Tulisan-tulisan yang disajikan secara menarik menurut gaya penulisan wartawan bertutur tentang interaksi para penulis dengan Pak Atma.
Termasuk beberapa judul yang dikisahkan Mas Priyambodo pada halaman-halaman akhir buku tersebut. Kisah wartawan menulis tentang sosok wartawan selalu menawarkan hal yang menarik dan berkadar humor karena selalu mampu memahami selera pembaca. Mereka maklum menu tulisan yang digandrungi. Ya, kisah unik dan bernada humor.
Saya mengenal Pak Atma karena seringkali mengikuti paparannya dalam berbagai forum, termasuk ketika mengikuti “training of trainer” (pelatihan untuk pelatih) UKW Angkatan I di Jl. Jaksa Jakarta Pusat 11-12 Januari 2012 yang mengantar saya sebagai alumnus LPDS dan penguki UKW I PWI.
Tulisan-tulisan yang dimuat di dalam buku ini merupakan rangkaian “in memoriam” Pak Atma yang bersumber dari para sahabatnya. Pak Atma dilahirkan 20 Oktober 1938, pada zaman Hindia Belanda dan meninggal: 2 Januari 2025, di Rumah Sakit Nasional Dr. Cipto Mangunkusumo, Jakarta. Ayah tiga anak ini dengan istri Sri Rumiati Atmakusumah ini adalah pemenang Penghargaan Ramon Magsaysay tahun 2000 untuk Jurnalisme, Sastra, dan Seni Komunikasi Kreatif bagi perannya dalam meletakkan fondasi profesional dan kelembagaan bagi era baru kemerdekaan pers di Indonesia.
“Pada tahun 2008 memperoleh penghargaan dari Aliansi Jurnalis Independen AJI) atas dedikasi dan komitmennya dalam memperjuangkan pers di Indonesia dan Lifetime Achievement dalam Anugerah Dewan Pers 2023 atas pengabdian dan jasanya kepada dunia pers,” tulis Wikipedia.
Dalam usia 19 Tahun
Karier Atmakusumah sebagai wartawan muda dimulai setamat sekolah menengah atas pada usia 19 tahun di Harian Indonesia Raya Minggu pada 1957. Kariernya di sini sangat pendek karena setahun kemudian harian ini dibredel pemerintahan Soekarno. Kehilangan pekerjaan, Atmakusumah sempat berkuliah, berpindah-pindah kerja.

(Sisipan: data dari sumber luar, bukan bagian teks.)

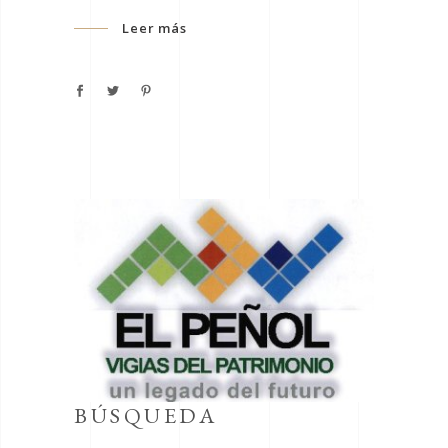
Leer más
BÚSQUEDA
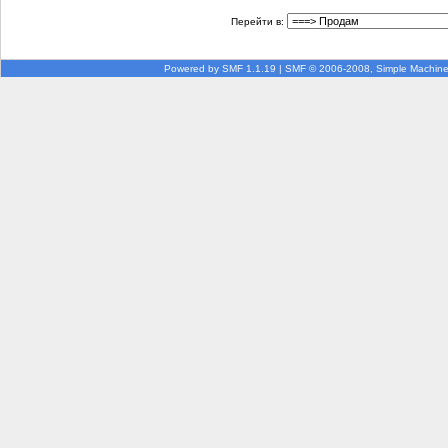
Перейти в:
Powered by SMF 1.1.19
|
SMF © 2006-2008, Simple Machin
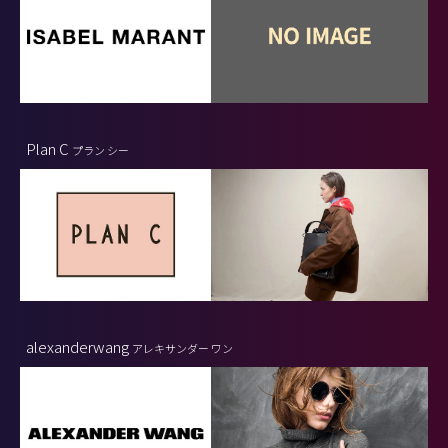
Plan C
プラン シー
alexanderwang
アレキサンダー ワン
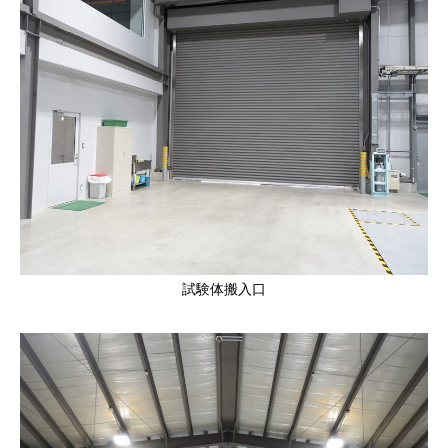
試験体搬入口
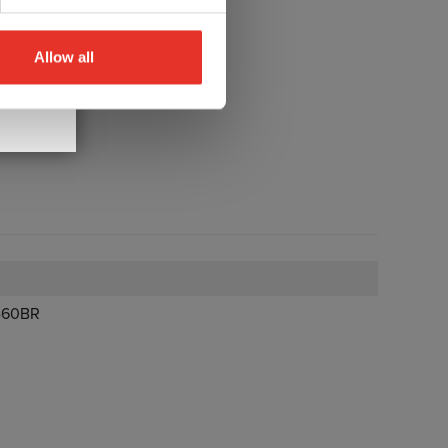
spaar
Allow all
460BR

Merasa tidak aman berada di bawah pengawasan sensor militer, akhirnya dia memutuskan meninggalkan Indonesia untuk bekerja di Australia dan Jerman.
Sesudah pergantian rezim pemerintahan, pada 1968, pemimpin redaksi Mochtar Lubis mengajaknya menerbitkan kembali Harian Indonesia Raya. Atmakusumah setuju. Di harian ini kariernya berkembang sampai diangkat menjadi redaktur pelaksana.

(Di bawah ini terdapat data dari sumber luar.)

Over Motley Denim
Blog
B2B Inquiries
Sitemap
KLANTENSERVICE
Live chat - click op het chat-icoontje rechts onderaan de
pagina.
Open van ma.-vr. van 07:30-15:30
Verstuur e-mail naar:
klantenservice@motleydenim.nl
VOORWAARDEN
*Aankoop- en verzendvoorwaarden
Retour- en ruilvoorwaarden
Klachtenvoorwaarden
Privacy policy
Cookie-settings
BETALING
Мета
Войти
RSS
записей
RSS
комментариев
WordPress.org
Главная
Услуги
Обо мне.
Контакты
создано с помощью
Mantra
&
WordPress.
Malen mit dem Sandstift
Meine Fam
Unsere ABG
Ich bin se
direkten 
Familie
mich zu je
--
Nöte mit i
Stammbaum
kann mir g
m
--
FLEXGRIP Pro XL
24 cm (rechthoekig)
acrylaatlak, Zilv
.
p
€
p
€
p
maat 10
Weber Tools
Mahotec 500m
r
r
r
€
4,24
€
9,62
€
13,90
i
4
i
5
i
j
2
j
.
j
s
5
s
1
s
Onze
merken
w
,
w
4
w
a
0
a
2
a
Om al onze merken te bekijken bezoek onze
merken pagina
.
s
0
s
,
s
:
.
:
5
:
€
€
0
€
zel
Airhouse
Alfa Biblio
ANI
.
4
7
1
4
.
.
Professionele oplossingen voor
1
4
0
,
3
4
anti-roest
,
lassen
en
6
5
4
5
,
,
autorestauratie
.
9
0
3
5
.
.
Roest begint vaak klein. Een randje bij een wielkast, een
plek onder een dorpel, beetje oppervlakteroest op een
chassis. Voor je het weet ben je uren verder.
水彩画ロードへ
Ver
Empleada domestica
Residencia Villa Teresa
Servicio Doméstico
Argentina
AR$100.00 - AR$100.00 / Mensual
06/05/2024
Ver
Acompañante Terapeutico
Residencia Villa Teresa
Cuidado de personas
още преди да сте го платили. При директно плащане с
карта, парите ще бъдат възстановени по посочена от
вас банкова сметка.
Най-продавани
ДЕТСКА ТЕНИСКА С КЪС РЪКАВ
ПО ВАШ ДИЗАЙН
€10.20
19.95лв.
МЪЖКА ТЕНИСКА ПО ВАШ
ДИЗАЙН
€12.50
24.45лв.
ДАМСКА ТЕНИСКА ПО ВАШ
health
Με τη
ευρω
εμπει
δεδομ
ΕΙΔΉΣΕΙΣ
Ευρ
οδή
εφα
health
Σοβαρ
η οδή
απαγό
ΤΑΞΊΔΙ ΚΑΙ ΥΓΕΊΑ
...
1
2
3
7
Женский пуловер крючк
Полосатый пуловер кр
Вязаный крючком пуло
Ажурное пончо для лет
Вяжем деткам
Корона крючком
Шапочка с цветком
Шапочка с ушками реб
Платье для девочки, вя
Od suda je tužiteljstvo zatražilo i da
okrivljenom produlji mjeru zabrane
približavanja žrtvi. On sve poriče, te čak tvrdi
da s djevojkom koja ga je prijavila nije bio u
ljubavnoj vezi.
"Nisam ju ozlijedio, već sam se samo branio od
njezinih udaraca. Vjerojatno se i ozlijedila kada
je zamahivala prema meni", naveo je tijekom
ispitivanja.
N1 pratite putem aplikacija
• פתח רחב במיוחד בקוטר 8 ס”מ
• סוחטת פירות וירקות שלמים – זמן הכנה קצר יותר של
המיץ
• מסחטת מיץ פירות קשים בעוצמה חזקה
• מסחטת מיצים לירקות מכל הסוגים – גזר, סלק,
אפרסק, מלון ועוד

Namun demikian, pada 1974 harian ini kembali dibredel. Kali ini oleh pemerintahan Soeharto, terkait pemberitaan peristiwa Malari.
Masuk ke dalam daftar hitam, tidak bisa bekerja sebagai wartawan atau penulis, Atmakusumah bekerja di kedutaan besar Amerika Serikat sebagai Asisten Pers sampai pada 1992. Wartawan senior Djafar Assegaff memintanya mengajar di Lembaga Pers Dr. Soetomo (LPDS). Dua tahun kemudian ia menggantikan Djafar sebagai direktur eksekutif.